* Problem statement *
Report only the number of lines below in which the string "input" appears.
Given information below:
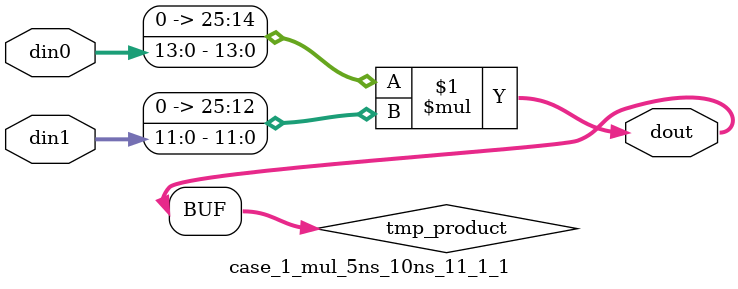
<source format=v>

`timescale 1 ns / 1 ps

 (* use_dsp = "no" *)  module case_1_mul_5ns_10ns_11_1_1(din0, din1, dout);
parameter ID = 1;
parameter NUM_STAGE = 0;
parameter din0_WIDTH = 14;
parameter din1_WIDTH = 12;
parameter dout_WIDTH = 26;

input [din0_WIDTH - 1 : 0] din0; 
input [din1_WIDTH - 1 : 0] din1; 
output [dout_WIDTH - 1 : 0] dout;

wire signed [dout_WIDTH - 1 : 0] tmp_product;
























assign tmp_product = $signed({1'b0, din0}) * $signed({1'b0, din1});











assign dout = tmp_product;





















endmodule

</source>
End of Given information.
Given information below:
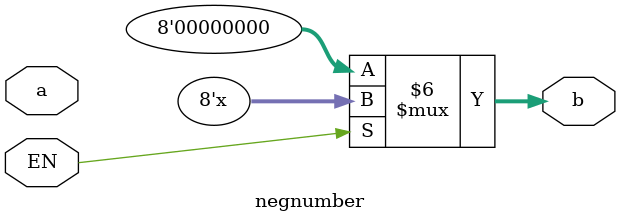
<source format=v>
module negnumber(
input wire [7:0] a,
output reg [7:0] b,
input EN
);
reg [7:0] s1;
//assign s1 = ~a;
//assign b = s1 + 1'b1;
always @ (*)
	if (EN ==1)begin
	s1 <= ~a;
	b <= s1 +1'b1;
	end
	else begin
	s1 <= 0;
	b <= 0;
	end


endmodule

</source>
End of Given information.
Given information below:
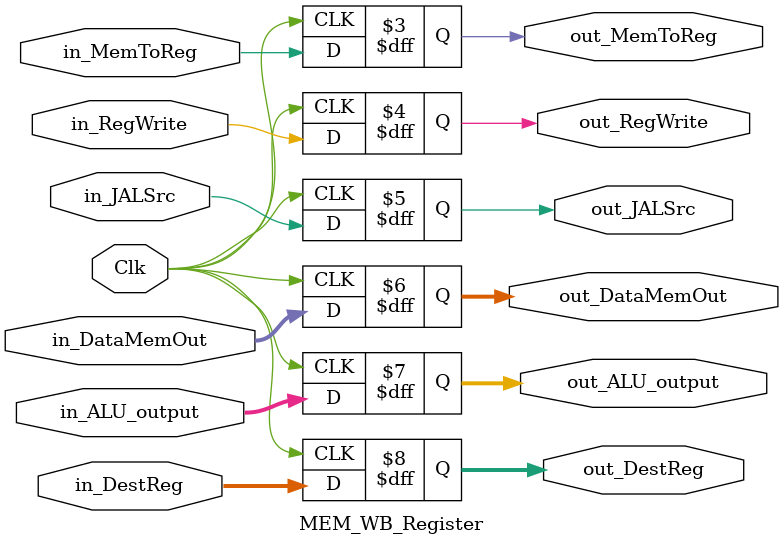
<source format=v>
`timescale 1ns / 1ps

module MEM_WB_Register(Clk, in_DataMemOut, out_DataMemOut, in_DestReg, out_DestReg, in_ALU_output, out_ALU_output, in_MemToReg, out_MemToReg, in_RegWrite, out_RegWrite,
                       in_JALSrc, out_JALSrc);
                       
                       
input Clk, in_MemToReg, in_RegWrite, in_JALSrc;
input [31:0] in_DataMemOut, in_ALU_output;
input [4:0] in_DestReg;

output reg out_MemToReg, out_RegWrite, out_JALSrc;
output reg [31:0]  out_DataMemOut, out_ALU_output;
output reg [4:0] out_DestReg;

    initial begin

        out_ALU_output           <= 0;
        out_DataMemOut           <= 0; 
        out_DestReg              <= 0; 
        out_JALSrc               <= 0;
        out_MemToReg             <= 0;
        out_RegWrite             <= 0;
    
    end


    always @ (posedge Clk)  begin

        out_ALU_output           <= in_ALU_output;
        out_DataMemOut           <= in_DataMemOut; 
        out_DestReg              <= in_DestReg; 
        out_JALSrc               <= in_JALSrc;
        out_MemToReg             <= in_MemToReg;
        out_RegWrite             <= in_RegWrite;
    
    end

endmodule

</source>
End of Given information.
* Solution to this task *
7